Filsafat ilmu yang menghegemoni dalam sebuah peradaban mempengaruhi pola pandang dan pola berperilaku subyeknya terhadap ilmu itu, nilai-nilai dan selanjutnya pola pendayagunaan ilmu tersebut. Dan bila dirujukkan kepada dataran realitas, dalam perkembangannya ilmu-ilmu modern ternyata menjurus kepada sesuatu yang dinamakan sebagai “tindak kriminal saintis”. Ilmu ternyata membawa kepada mekanisasi dan selanjutnya anti kepada nilai-nilai humanisme yang luhur. Ilmu menjadi alat pengangkangan manusia terhadap manusia.

Sementara para ilmuwan pada akhirnya menjadi alat yang menjalankan tugas yang dibebankan oleh kekuasaan sosial, politik dan ekonomi yang terstruktur, untuk menerima “gaji” sepeser dua peser. Ia menjadi asing, teralienasi, dari nilai-nilainya sebagai manusia dan tidak peka lagi terhadap tanggungjawab kemanusiaannya. Dan secara pribadi, ilmuwan tersebut juga hidup dalam kekeringan spiritual.

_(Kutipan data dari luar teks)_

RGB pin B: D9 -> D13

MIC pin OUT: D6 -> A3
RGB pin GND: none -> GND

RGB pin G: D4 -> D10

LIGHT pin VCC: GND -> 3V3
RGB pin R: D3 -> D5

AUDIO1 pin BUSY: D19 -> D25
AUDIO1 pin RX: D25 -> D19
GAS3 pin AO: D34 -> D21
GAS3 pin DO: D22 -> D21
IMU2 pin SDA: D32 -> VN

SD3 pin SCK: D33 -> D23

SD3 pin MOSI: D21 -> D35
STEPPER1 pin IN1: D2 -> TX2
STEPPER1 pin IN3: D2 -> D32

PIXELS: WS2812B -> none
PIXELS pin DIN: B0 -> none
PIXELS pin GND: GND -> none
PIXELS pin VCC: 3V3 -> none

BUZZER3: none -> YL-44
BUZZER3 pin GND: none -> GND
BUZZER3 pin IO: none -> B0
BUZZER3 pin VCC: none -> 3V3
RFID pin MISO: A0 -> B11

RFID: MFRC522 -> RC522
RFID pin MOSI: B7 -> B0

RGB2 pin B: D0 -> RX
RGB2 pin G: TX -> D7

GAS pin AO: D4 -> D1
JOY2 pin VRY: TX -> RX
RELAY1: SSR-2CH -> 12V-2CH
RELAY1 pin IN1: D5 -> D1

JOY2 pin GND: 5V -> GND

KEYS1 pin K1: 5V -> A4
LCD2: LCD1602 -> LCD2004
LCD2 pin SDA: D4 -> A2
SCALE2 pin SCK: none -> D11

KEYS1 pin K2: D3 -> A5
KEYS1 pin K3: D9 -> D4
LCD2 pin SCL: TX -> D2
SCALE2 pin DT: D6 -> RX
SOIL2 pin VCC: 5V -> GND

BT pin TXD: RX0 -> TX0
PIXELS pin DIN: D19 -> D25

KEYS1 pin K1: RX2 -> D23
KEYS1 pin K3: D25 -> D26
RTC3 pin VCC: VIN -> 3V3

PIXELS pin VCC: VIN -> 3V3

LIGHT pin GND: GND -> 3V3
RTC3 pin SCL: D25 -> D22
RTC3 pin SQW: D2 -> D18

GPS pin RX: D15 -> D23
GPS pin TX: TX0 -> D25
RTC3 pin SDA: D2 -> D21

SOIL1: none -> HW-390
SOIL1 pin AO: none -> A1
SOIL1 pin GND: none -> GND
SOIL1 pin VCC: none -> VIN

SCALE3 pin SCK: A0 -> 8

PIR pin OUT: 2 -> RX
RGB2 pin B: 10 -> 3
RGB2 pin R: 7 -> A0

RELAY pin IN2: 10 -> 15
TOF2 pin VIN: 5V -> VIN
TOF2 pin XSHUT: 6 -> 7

Inilah beberapa catatan mendasar yang membuat kita perlu berupaya mencari alternatif konseptual yang lain lain.

Catatan Kaki:
  1. Karyanya A History of Science (Harvard University Press, 1952) dianggap sebagai salah satu karya paling otoritatif dalam sejarah ilmu. Telah diterjemahkan ke dalam bahasa Arab dengan judul Târîkh Al-‘Ilm.
  2. Karyanya A Short History of Science memuat sejarah ilmu sejak kemunculannya hingga era ruang angkasa di abad ke-20. Terbit pertama kali di London. Telah diterjemahkan ke dalam bahasa Arab oleh Yumnâ Tharîf Al-Khûlî dan Badawî ‘Abd Al-Fattâh dengan judul Qishshâh Al-‘Ilm.